Al Gay Village, arriva L’Aria, uno spettacolo di forte denuncia rappresentato da una compagnia di attori under 30

Al Gay Village di Roma, arriva L’Aria, uno spettacolo di forte denuncia rappresentato da una compagnia di attori under 30 – Con i patrocini di Amnesty International“per la sua efficacia nel descrivere la vita e il passato delle persone che vivono recluse, e ricordare al pubblico, ancora una volta, alcune storie spezzate e finite troppo presto” e dell’Associazione Stefano Cucchi Onlus: “per aver dato voce in modo coinvolgente a storie e a situazioni che si trovano a vivere i detenuti nelle carceri italiane, sensibilizzando allo stesso tempo sul tema delle morti di stato e sulla necessità di fare luce e giustizia“, arriva il 22 giugno al Gay VillageL’Aria, uno spettacolo di forte denuncia sociale rappresentato da una compagnia di attori under 30.

Diretti da Giulia Paoletti, gli interpreti Alessandro Calamunci Manitta, Andrea Colangelo,  Pierfrancesco Nacca e Gabriele Sorrentino raccontano la storia di quattro detenuti: Nicola, Mario, Rosario e Carmine rinchiusi in un istituto di detenzione del nostro Paese.
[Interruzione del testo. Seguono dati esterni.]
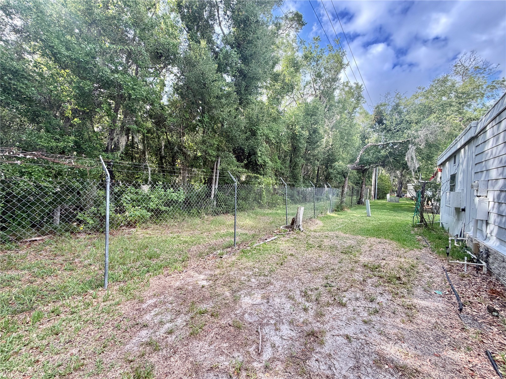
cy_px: 190
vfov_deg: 85.7
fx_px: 205
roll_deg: -0.8
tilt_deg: -1.1
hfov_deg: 102.1
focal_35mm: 14
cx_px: 253
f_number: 2.2
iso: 64
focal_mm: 2.22
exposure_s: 1/240
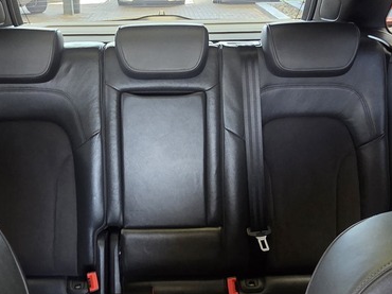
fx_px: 407
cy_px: 117
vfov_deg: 39.4
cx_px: 165
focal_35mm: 36
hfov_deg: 51.2
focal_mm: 2.2
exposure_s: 1/50
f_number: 2.2
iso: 500
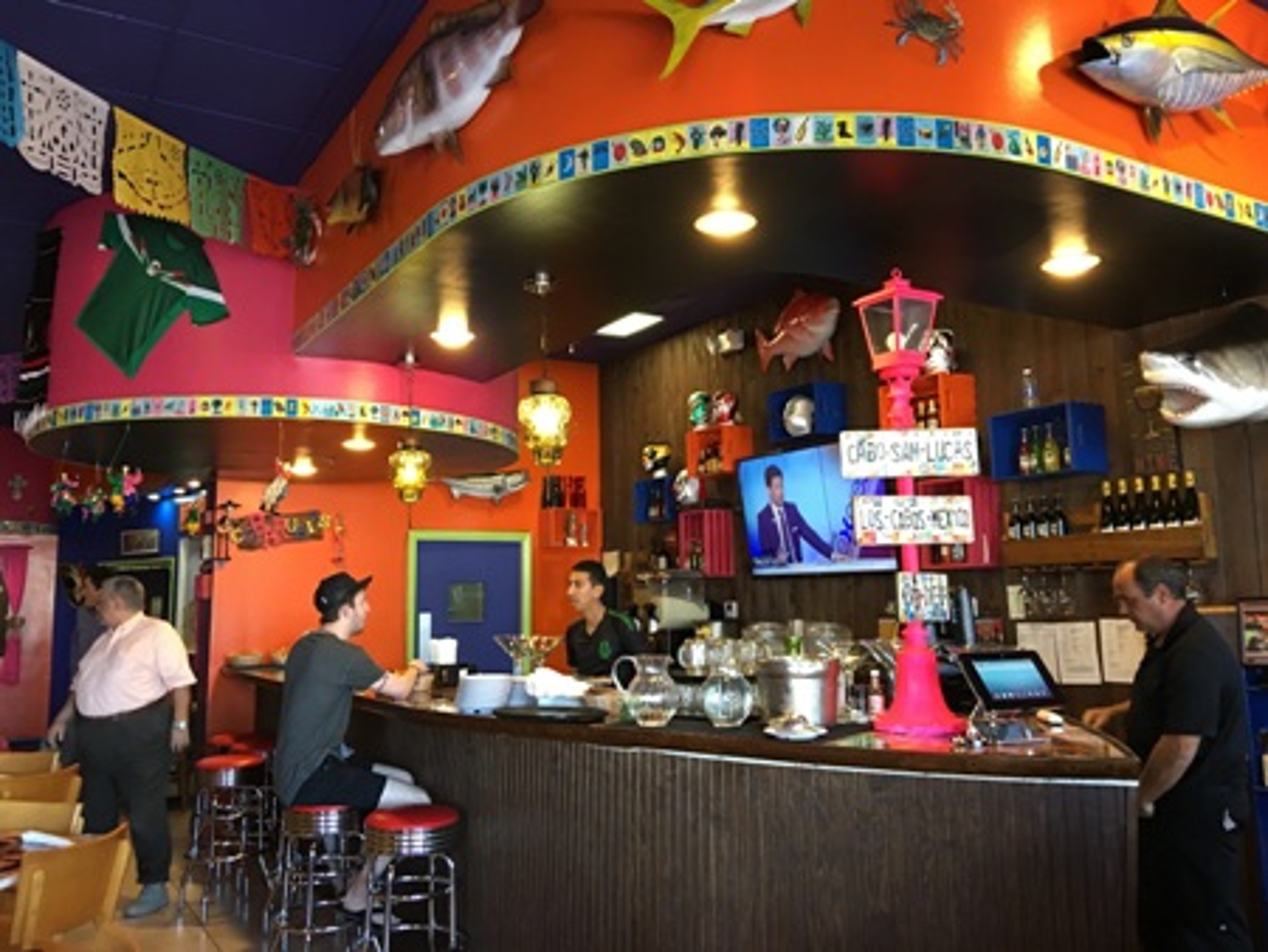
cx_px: 634
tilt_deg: +8.0
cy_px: 476
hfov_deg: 61.6
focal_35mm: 29
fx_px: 1063
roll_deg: +0.8
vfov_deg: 48.3
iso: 64
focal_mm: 4.15
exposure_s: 1/15
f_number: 2.2
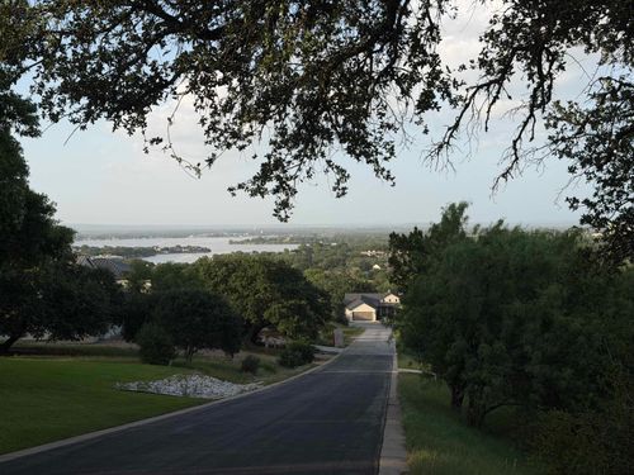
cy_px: 238
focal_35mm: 48
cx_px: 317
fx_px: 879
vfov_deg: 30.3
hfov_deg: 39.7
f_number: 1.78
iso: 64
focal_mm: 6.76
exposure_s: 1/4587
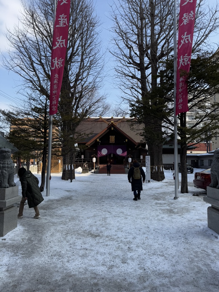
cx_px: 110
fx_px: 202
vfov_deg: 71.6
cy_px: 146
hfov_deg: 56.8
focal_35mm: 24
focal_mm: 6.76
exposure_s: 1/2604
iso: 80
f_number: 1.78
Un racconto che dura un’ora, un’ora sola per sentirsi liberi, per respirare aria pulita, un’ora sola per guardare il cielo. Raccontano pezzi della loro vita, quella vera, prima di essere reclusi, fino ad arrivare poi al momento della carcerazione. Cosa si nasconde dietro ai loro reati? Dietro a quei volti scavati, dietro al loro taglio di capelli, dietro a quelle tute acetate? Forse, semplicemente, solo uomini. Perché potresti essere tu, o io, ma che differenza fa? Ed è questo che si vuole raccontare: storie di uomini, di abusi, di disagio e di sofferenza; il tutto narrato sotto forma di intervista, con l’idea di ricreare una realtà a noi sconosciuta: usi, costumi, gerghi, consuetudini e gesti, pezzi ricuciti insieme, in un abito che possono indossare tutti.

NOTE DI REGIA

di Giulia Paoletti

Il motivo iniziale che mi ha spinto a voler lavorare registicamente su questo testo è la forma che è stata scelta dall’autore per raccontare il vissuto dei quattro personaggi. L’intervallarsi dei dialoghi dei detenuti ai brevi monologhi (che sono la risposta ad un’intervistatrice che non viene, però, mai messa in scena) dà un ritmo molto preciso alla storia. Quello che ho ricreato con gli attori in scena è proprio questo tempo scandito e monotono che traspare attraverso i gesti, le parole, la ripetitività quasi ossessiva dei singoli passi e delle traiettorie. Sono partita da un training fisico, spesso accompagnato con della musica, per ricreare un luogo circoscritto che può essere quello di un cortile di un carcere o i pochissimi metri quadri di una cella e ho dato delle regole specifiche da seguire per far sentire gli attori costretti a rispettare una disciplina precisa. In un clima così ferreo diventare vulnerabili è più facile e i personaggi si reggono infatti su un equilibrio molto precario. Inoltre c’è stata un’approfondita ricerca iniziale rispetto ai quattro personaggi tramite esercizi sensoriali e di improvvisazione che ha permesso ad ogni attore di avvicinare il proprio personaggio a sé stesso e di farlo vivere trovando il giusto equilibrio tra l’esperienza personale e quella del personaggio. Nel testo, in più, traspare una quasi totale assenza di giustizia e di rispetto delle regole da parte di chi, invece, dovrebbe dare l’esempio. Chi ha il potere spesso è il primo che trasgredisce le leggi e che abusa della propria forza. Davanti a questo ci si può sentire o totalmente impotenti e lasciarsi andare o assurgere ad un esempio universale di vittima dell’umanità.